This month we are going to look at some new photos (donated by Pam Murray neé Low) relating to her father George Low & Son’s business.
Low’s shop was at 67 High Street, Dunbar and the shop is presently occupied by Bowe Sports. The shop goes back to the 1920s and you can see a photo of the shop from this period on the DDHS website here. The photo below shows the entrance to the Dunbar shop – there was also one in North Berwick – in the 1960s. If you enlarge the photo, you will see the type of furniture that was in fashion at this time – the comfortable looking armchairs, the tall cabinets, the TV stand with space underneath e.g. for a record player, as well as glass fronted cabinets in which people displayed ornaments or glasses. There are also round and oblong coffee tables, nests of small tables and, just above the handle of the right hand door, you will see a red telephone, sitting on the edge of a tall cabinet. Only a minority of people had telephones in their houses at this time, so this inclusion was to attract more affluent customers.
In the 1950s, 1960s and for part of the 1970s, upholstery was part of the business, employing highly skilled craftsmen such as Harry Martin and Walter Munro. The photo below shows Harry Martin recovering a chair. The second photo shows a set of chairs which had been repaired. In his book Dunbar in the 1950s, Jim Herring quotes the late Jimmy Cameron, a salesman in the shop, stating “Harry or Walter would strip the chair and take out the special nails which fixed the cloth to the chair, recover it with new nails and it would look like a new chair after that. It was a highly skilled job and only those people who had the money could afford it, as it was very expensive”. Also in the book, Pam Murray comments “You can see why upholstery was expensive, as Harry or Walter might spend a whole day doing someone’s chair, as it was a slow and very precise business”. Nowadays, upholstery is a very specialised craft and offered only by a few businesses, whereas in the 1950s and 1960s, many furniture firms like Low’s offered this service.

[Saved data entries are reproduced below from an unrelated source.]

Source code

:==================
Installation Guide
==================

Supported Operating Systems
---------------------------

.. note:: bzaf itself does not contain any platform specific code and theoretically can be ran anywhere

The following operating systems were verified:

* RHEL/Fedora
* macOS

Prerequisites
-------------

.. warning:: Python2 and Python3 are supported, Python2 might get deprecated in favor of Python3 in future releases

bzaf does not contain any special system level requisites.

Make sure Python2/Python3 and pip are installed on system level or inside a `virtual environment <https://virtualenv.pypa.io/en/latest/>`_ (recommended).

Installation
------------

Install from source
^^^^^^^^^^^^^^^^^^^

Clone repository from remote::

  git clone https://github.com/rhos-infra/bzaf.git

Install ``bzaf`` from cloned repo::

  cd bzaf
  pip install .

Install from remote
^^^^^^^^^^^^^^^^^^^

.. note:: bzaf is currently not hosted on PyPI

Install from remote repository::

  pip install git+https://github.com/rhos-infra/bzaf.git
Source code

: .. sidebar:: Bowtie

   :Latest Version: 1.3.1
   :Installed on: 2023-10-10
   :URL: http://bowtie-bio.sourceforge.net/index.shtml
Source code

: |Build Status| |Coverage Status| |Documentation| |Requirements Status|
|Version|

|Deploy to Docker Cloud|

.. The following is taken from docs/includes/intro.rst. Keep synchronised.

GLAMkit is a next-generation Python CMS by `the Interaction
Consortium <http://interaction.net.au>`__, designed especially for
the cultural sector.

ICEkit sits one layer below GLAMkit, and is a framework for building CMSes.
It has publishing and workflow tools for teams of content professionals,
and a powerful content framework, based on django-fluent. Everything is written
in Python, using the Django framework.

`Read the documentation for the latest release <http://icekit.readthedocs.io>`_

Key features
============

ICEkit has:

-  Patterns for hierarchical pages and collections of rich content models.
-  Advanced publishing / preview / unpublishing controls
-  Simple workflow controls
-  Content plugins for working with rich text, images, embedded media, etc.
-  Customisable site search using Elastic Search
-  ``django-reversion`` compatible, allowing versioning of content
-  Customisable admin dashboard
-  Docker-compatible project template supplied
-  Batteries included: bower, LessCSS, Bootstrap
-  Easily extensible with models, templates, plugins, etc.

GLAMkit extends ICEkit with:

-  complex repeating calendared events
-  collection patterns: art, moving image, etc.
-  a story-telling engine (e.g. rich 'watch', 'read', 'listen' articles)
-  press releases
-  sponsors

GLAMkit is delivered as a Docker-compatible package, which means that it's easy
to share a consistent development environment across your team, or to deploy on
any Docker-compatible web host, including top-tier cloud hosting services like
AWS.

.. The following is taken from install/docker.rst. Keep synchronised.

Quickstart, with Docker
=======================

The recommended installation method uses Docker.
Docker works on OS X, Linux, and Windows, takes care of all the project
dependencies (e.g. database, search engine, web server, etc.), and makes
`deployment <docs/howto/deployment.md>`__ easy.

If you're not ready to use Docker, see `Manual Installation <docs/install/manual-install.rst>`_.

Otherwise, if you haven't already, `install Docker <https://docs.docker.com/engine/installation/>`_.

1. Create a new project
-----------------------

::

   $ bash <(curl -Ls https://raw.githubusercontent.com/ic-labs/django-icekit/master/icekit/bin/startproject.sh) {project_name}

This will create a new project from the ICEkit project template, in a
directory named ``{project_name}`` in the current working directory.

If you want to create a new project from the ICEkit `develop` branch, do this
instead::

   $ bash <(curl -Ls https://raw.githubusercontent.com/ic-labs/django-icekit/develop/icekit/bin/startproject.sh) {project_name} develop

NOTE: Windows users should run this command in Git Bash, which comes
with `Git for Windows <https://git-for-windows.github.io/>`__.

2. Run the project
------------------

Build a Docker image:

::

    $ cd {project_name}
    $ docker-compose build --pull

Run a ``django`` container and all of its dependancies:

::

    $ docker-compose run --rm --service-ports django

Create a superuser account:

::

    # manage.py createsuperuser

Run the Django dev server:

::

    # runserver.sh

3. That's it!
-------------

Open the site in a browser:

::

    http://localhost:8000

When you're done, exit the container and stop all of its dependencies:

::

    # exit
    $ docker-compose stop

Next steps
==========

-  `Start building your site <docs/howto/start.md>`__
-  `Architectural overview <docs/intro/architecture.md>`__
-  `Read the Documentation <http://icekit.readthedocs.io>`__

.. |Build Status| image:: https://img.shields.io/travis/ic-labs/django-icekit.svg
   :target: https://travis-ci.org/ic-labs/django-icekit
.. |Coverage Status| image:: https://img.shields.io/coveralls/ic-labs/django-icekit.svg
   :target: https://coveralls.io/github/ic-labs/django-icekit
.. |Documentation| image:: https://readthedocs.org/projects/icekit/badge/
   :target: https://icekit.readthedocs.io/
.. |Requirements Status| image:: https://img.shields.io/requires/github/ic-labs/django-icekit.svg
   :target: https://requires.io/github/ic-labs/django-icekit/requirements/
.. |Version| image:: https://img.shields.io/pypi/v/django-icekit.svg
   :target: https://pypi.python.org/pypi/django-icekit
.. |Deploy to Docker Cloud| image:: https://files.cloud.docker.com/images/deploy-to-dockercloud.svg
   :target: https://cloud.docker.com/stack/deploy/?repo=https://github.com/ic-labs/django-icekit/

One of the best known aspects of Low’s business in Dunbar in the 1950s and 1960s, was the auction that was held in the Assembly Rooms in Church Street 3 or 4 times a year. The first photo below shows Harvey Thomson, who worked for G Low outside the Assembly rooms in the 1960s. Jimmy Cameron recalled “It was a day out for people and the place was packed. Not everybody went to buy – they went to meet people and enjoy it”. Christine Barber was a regular attendee at the auctions and remembered “You were there for the day, so you took a flask of tea and sandwiches – lots of people did that”. The auctions were social occasions but also a chance for working class people to buy goods such as carpets – second hand but always in good condition – which they could not afford to buy new. The 2nd photo – from The Haddingtonshire Courier of 27 October 1950 – shows an advert for an Assembly Rooms auction. The enlarged photo shows that amongst the items for sale were column chest drawers which may have looked like the one on display here. Also listed is chiffonier which the Oxford Language dictionary defines as “1. BRITISH a low cupboard either used as a sideboard or with a raised bookshelf on top. 2. NORTH AMERICAN a tall chest of drawers”. A surprising item may be the beehive which follows the metal garden seat and precedes the modern gas cooker. So an auction would contain a wide variety of items for customers.